Orange-Roasted Tofu with Asparagus

Finding quick, easy, and healthy recipes that you can make over and over is an essential to optimal health. This recipe was suggested by a client of mine, and is an absolute breeze to make! Preparation time is negligible, just pop it in the oven and dig in! As with many recipes, the recipe itself can serve as a base. Always feel free to add extra ingredients that suit your own pallet.

This is an excellent recipe for the season, as asparagus is just luscious in the spring! I’ll have an article soon on all the benefits asparagus yields.
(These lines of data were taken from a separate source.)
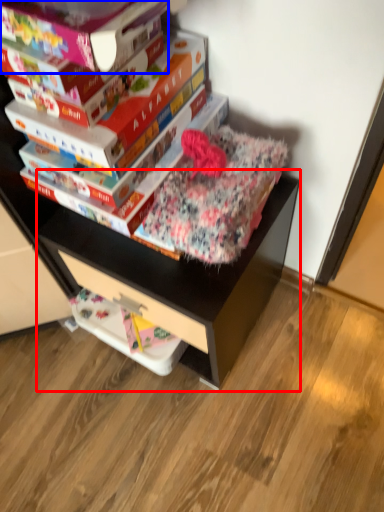
Question: Which object appears closest to the camera in this image, computer desk (highlighted by a red box) or paperback book (highlighted by a blue box)?

Choices:
 (A) computer desk
 (B) paperback book

Answer: (B)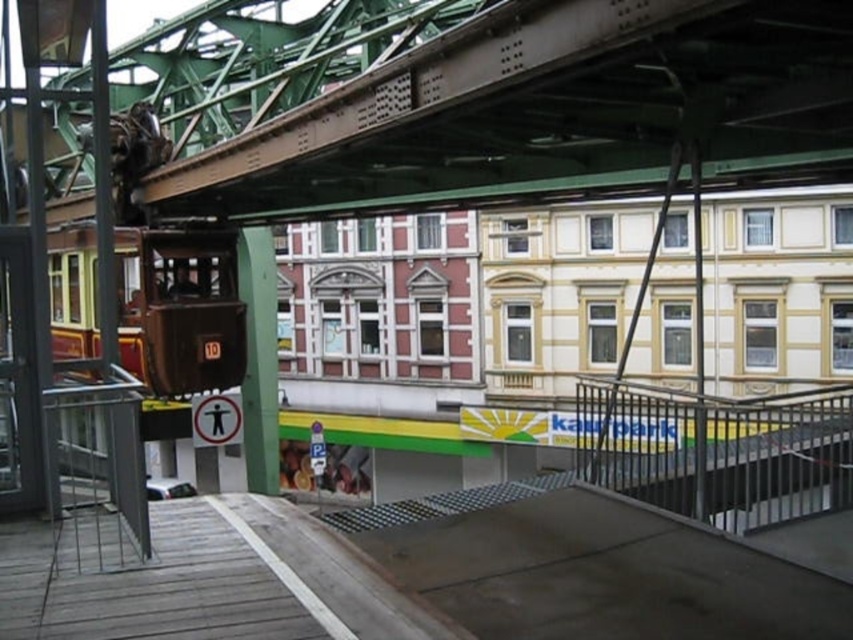
Which is more to the left, green metallic bridge at upper center or black metal railing at lower right?

green metallic bridge at upper center

Between point (416, 115) and point (744, 492), which one is positioned in front?

Point (416, 115)

Between point (805, 77) and point (666, 506), which one is positioned in front?

Point (805, 77) is more forward.

You are a GUI agent. You are given a task and a screenshot of the screen. Output one action in this format:
    pyautogui.click(x=<x>, y=<y>)
    Task: Click on the green metallic bridge at upper center
    
    Given the screenshot: What is the action you would take?
    pyautogui.click(x=548, y=112)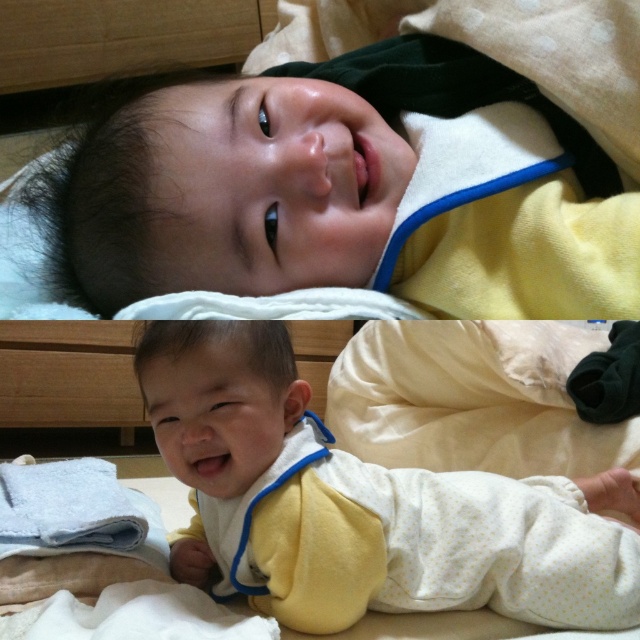
Question: Which point appears closest to the camera in this image?

Choices:
 (A) (561, 109)
 (B) (250, 480)

Answer: (A)

Question: Where is yellow fleece baby at upper center located in relation to yellow dotted fabric at center in the image?

Choices:
 (A) below
 (B) above

Answer: (B)

Question: Which point is closer to the camera?

Choices:
 (A) (202, 445)
 (B) (602, 161)

Answer: (B)

Question: From the image, what is the correct spatial relationship of yellow fleece baby at upper center in relation to yellow dotted fabric at center?

Choices:
 (A) below
 (B) above

Answer: (B)

Question: Does yellow fleece baby at upper center appear over yellow dotted fabric at center?

Choices:
 (A) yes
 (B) no

Answer: (A)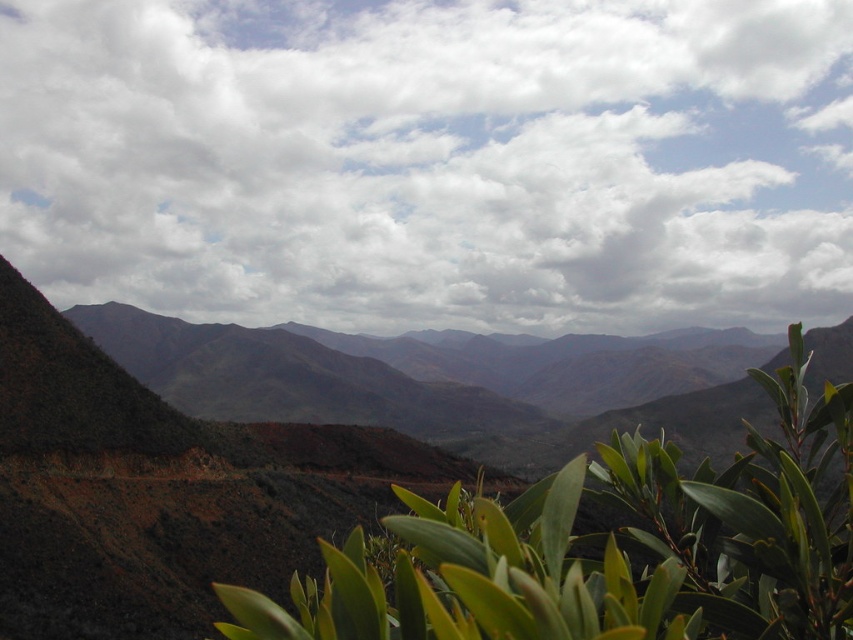
Question: Is the position of white fluffy cloud at upper center more distant than that of green leafy plant at center?

Choices:
 (A) yes
 (B) no

Answer: (A)

Question: Observing the image, what is the correct spatial positioning of white fluffy cloud at upper center in reference to green leafy plant at center?

Choices:
 (A) left
 (B) right

Answer: (A)

Question: Considering the relative positions of white fluffy cloud at upper center and green leafy plant at center in the image provided, where is white fluffy cloud at upper center located with respect to green leafy plant at center?

Choices:
 (A) below
 (B) above

Answer: (B)

Question: Which point is farther from the camera taking this photo?

Choices:
 (A) (830, 104)
 (B) (405, 492)

Answer: (A)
*This recipe is adapted from the EatingWell Cookbook.

Ingredients:

  • 1 14-oz package extra-firm tofu (Organic if possible, non-gmo if not)
  • 2 Tablespoons Red Miso
  • 2 Tablespoons Balsamic Vinegar
  • 2 Tablespoons Extra-Virgin Olive Oil
  • 1 Pound Asparagus, trimmed, and cut into 1-inch pieces
  • 3 Tablespoons fresh Basil (1-2 Tablespoon dry if not fresh)
  • 1 Teaspoon Orange Zest
  • 1/4 cup Orange Juice (freshly squeezed if possible)
  • 1/4 teaspoon Sea Salt
  • (Optional) 1/2 Teaspoon Cayenne Pepper
  • (Optional) 1 Teaspoon Red Chili Flakes
  • (Optional) Freshly Ground Black Pepper
  • (Optional) 1 Teaspoon to 1 Tablespoon Coconut Oil

Preparation:

  • 1. Preheat oven to 450˚F. Coat a large baking sheet or baking dish with olive oil (coconut oil optional).
  • 2. Cut Tofu into 1/2 inch cubes, then pat dry. Mix 1 tablespoon miso, 1 tablespoon vinegar, and 1 tablespoon olive oil in a bowl until a smooth consistency. Optionally, mix cayenne pepper and/or red chili flakes with this mixture if you prefer a much spicier variation (if you would like less heat from the spices, mix spices in step 3 instead). Toss and coat mixture over tofu. Spread tofu evenly over baking sheet/dish, and roast for 15 minutes. Remove from oven, and toss asparagus with tofu; roast for an additional 10-12 minutes, until tofu is golden brown and asparagus is tender.
  • 3. While tofu and asparagus are roasting, mix remaining tablespoon of miso, 1 tablespoon vinegar, 1 tablespoon olive oil, basil, orange zest, orange juice, and optional cayenne pepper/chili flakes in a large bowl until smooth. Remove tofu and asparagus from oven and toss with remaining mixture. Optionally, add an additional 1 teaspoon to 1 tablespoon of coconut oil for extra flavor. Add freshly grand black pepper to taste. Let sit for a few minutes to cool. Serve, and enjoy!

This recipe makes an excellent main dish, so feel free to serve with whatever you may like as a side – rice, quinoa, extra vegetables – eat it alone, or even double the recipe! Makes 3 servings.